みなさんにはオールタイムベストと言えるような好きな映画はありますか。僕にもあります。長らく僕の中での映画のオールタイムベストは「ショーシャンクの空に」でした。恐らくこのオールタイムベストが更新されることはないだろうと思っていました。しかし、そのオールタイムベストが更新される日がやってきました。それが「エブリシング・エブリウェア・オール・アット・ワンス」(長い)通称エブエブです。僕はこの映画が大好きで、毎年1回は観ています。今回は何が僕のツボにはまったのかエブエブの魅力を語りたいと思います。

愛の詰まった闇鍋
エブエブの魅力は一言で言うと愛の詰まった闇鍋です。エブエブのジャンルを言うと「SF×カンフー×コメディ×ホームドラマ×ラブロマンス×移民ドラマ」です。掛け算がめちゃくちゃ多い。全部が混じりあってカオスな映画になっています。しかし、それでいてこの映画で語られるのは家族への愛というシンプルなテーマ。ハチャメチャなのに王道。それがこの映画の魅力です。
闇鍋的なカオスの世界
エブエブの基幹をなす設定は、今流行りのマルチバースの世界観です。世界は一つだけではなく、今選んだ世界とは別の世界線があり、世界は並行世界として分岐していく・・・。マルチバースで有名なマーベルシリーズや、最近では松たか子主演でヒットしたファーストキス1stkissなんかもマルチバースを扱っています。並行世界と言われても今ではたいして新味がありませんが、この映画はその量と飛躍の仕方が桁違い。人類の手がソーセージになった世界線なんていう、ぶっ飛んだ並行世界まであります。それらの世界が複雑に混じり合い、展開していく。そりゃカオスになるわな、って感じです。さきほど説明した通り、エブエブはあらゆるジャンルが混じり合いごった煮状態になっています。
言ってしまえば闇鍋です。次、何が出てくるか分からない。人によったら何言ってるか分からないシュールな展開も多々あります。
唯一無二の世界観
エブエブに似た映画を僕は観たことがありません。ふつうどんな映画でもうっすら既視感のある展開があるものですが、この映画はほとんどない。いわゆる映画のセオリーを無視して描かかれていている感じがします。

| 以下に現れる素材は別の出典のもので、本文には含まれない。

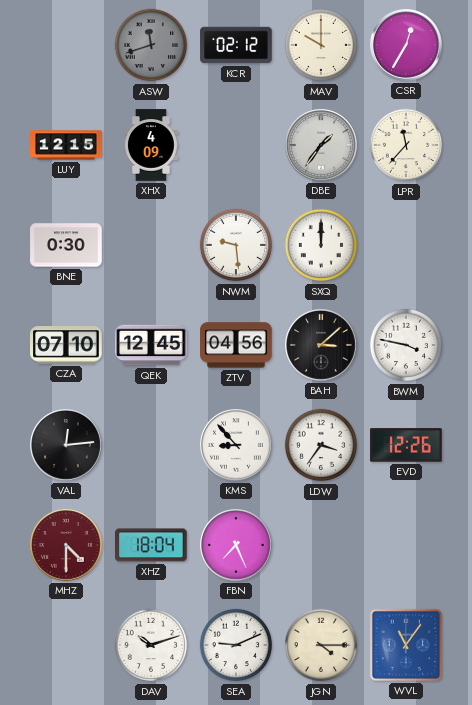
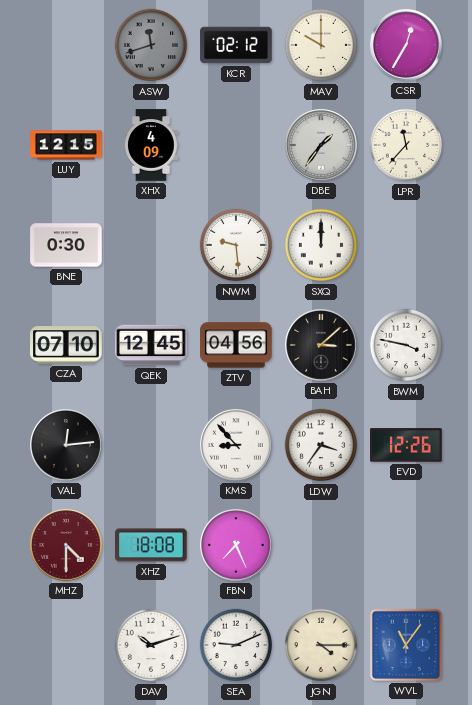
XHZ: 18:04 -> 18:08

SFっぽいんだけど、別のマルチバースに跳ぶ方法がバカバカしいことをすることだったり、ちょっとふざけてるような世界観なんです。
この映画の監督であるダニエル・クワンは映画学校に通っていたそうですが、学校に行ってからクワンの作品が面白くなくなったと感じた母が学校に行くのを辞めさせたそうです。今にすれば母の慧眼に驚かされますね。おそらく母はクワン監督の誰にも似てないオリジナルティーを信じたのでしょう。
描かれるのは王道の家族愛
それでいてこの映画が伝えるのはストレートな家族への愛。カオスなギャグパートから想像できないくらいにキレイに家族ドラマに着地します。最後、主人公が敵となった娘に使うのは拳ではなく、ハグ。最後は暴力ではなく、愛が世界を救う。おそらく数多くの映画が何万回も伝えたメッセージを衒いもなく、表現します。最初はバカバカしい世界観に笑っていたのに、いつのまにか涙腺が緩んでいるという、不思議な体験ができるのです。
カオスなのに王道。唯一無二なのに普遍的。相反する2つの要素が奇跡的に混じり合っているのがエブエブの魅力なのです。このバカげた設定の脚本でアカデミー賞を席巻したのも頷けます。興味が湧いたら一度見てみて下さい。人を選ぶ作品ではありますが、ツボに嵌ればきっと感動体験ができると思います。